For people in Westminster, the change means the end of a tradition that boosted business and brought recognition.

"Especially in these economic times, we kind of relied on those four to five weeks in August to be our economic shot in the arm," said Sirinakis, standing in front of a wall of Ravens and Colts memorabilia.

Outside the Carroll County Chamber of Commerce office in Westminster, trees were decorated with purple lights Friday evening. Chamber President Mike McMullin — who wore a Ravens T-shirt under his white button-down — said local businesses would survive without the training camp but that the decision would be hard for the community to take emotionally.

"It seems like the fans are being left out," McMullin said. "Without the fans, people don't buy tickets, and people don't get paid millions to play the sport."

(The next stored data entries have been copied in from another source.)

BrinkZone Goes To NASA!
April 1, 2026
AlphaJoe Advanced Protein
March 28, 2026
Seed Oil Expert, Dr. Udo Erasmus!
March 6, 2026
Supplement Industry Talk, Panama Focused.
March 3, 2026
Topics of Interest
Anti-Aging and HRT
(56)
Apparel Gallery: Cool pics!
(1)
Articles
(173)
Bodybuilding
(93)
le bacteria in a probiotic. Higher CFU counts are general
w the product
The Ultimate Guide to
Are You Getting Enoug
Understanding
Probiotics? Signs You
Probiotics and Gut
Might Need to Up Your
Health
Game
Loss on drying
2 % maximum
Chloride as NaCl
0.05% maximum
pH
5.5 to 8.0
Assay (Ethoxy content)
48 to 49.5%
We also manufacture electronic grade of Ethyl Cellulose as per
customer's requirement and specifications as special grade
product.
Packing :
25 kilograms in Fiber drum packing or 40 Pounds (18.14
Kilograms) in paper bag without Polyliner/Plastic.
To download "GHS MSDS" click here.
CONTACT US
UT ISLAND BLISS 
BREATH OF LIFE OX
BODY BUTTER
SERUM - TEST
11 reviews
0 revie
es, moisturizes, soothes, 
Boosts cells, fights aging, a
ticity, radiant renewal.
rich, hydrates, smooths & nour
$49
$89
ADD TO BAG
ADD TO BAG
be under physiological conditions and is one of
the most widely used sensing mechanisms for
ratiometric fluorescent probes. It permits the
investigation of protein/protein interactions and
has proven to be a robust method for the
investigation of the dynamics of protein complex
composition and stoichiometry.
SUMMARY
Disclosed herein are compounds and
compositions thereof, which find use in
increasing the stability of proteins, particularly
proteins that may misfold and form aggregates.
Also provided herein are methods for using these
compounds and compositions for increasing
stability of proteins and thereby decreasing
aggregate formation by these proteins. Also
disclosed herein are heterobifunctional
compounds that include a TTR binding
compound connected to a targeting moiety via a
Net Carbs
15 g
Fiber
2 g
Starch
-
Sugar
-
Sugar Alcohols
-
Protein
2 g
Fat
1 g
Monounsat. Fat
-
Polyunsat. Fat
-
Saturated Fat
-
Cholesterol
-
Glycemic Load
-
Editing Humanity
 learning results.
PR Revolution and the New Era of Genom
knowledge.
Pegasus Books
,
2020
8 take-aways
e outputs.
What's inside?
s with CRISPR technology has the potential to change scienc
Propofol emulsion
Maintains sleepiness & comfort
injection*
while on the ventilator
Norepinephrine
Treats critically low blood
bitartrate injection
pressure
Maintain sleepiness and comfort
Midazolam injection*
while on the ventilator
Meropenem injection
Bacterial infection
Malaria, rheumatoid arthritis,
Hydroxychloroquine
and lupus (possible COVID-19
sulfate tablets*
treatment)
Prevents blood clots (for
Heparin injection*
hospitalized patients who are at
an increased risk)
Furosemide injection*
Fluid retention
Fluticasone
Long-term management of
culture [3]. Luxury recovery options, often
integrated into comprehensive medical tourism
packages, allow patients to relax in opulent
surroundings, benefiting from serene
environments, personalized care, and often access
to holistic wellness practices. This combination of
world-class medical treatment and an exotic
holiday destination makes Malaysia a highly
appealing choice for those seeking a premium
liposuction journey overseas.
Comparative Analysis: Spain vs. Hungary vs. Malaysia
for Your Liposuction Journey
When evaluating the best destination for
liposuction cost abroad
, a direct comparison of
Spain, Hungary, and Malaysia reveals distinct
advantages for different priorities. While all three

People "see this town as their home when the Ravens are here," Mayor Kevin Utz said.

Every summer, fans patronize local stores, hotels and restaurants — all dressed in purple, black and white, Utz said.

"We know that it's going to be an economic loss," Utz said.

When the lockout prompted the Ravens to stay at their 200,000-square-foot training facility in Owings Mills, team officials voiced their plans to return to Westminster for 2012 training camp. Ultimately, the Ravens decided that the accommodations in their $31 million facility were much more conducive to the new NFL labor rules that limit training camp practices to one per day.

The annual summer pilgrimage of thousands of Baltimore football fans to Westminster — one that Ravens owner Steve Bisciotti used to take as a kid with his family to meet Johnny Unitas and all the other Baltimore Colts greats — will end.

"From a football and team point of view, it's an easy decision. Personally, this is difficult," Bisciotti said in a statement released by the team. "Some of my best memories as a kid are my family's visits to the Colts' training camp in Westminster. Part of my devotion to the game and the players who made it great and are heroes to many of us, started on those visits."

More than 100,000 fans annually descended to Westminster to watch training camp. When training camp was moved to Owings Mills this past summer, Westminster officials estimated that its loss would have more than a $2 million economic impact on the city and local merchants.

Ethan Seidel, McDaniel's vice president of administration and finance, said school officials are disappointed but understand the Ravens' decision.

"If I put myself in their shoes, it gets to the point where how much logistics and effort do you put into moving your organization when you already have a facility designed for everything you do?" Seidel said.

The camp had more of a direct economic effect on the Westminster business community than on the college, Seidel added.